Massive photon and fermion mixing as manifestations of an extra discrete dimension in bilayer systems

TL;DR

This paper introduces a geometric framework for bilayer systems with an extra discrete dimension, leading to photon and fermion mixing, mass generation, and potential new physical phenomena in layered materials.

Contribution

It presents a novel geometric approach incorporating an extra discrete dimension to model interlayer interactions and mixing in bilayer systems, revealing new physical effects.

Findings

Mass mixing of fermions due to discrete dimension

Photon and scalar field interactions via Kaluza-Klein modes

Potential for new phenomena in layered materials

Abstract

Discrete dimension is introduced via an extended Dirac operator to include the interlayer interactions in a geometric framework of generic $d+1$-dimensional bilayer systems. The photon and its Kaluza-Klein partners in this extended space-time will involve a pair of vector fields together with a scalar field, which describes a pair of local jumping between the layers. The quartic potential of the scalar field triggers an abelian Higgs mechanism, which gives a mass to one vector field, which describes a short-range interaction.
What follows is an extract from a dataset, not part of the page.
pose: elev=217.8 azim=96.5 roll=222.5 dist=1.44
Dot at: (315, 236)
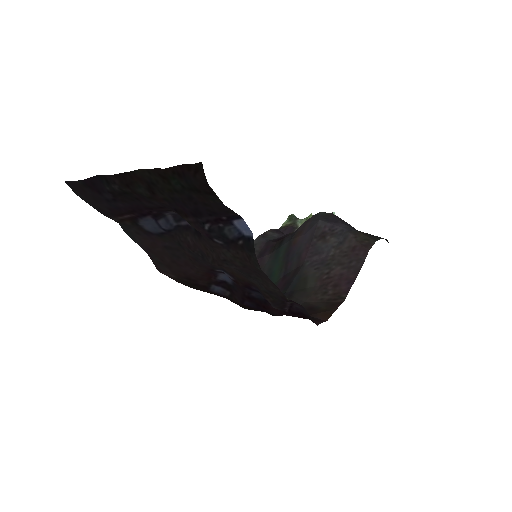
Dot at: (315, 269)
The discrete derivative along the extra dimension generates a non-diagonal mass matrix, whose eigenstates mix the fermions on two layers with a mixing angle. The couplings of the Kaluza-Klein siblings of photon including massless, massive, and scalar ones with the mass eigenstates of fermions will also depend on the mixing angle. Thus interlayer interactions in bilayer systems are manifested elegantly by these new features via the extra discrete dimension. In specific cases, the short-range force, weak and strong coupling regimes of the fermions with different masses can lead to new physical consequences to be discovered in different realistic $2+1$ and $3+1$-dimensional bilayer systems.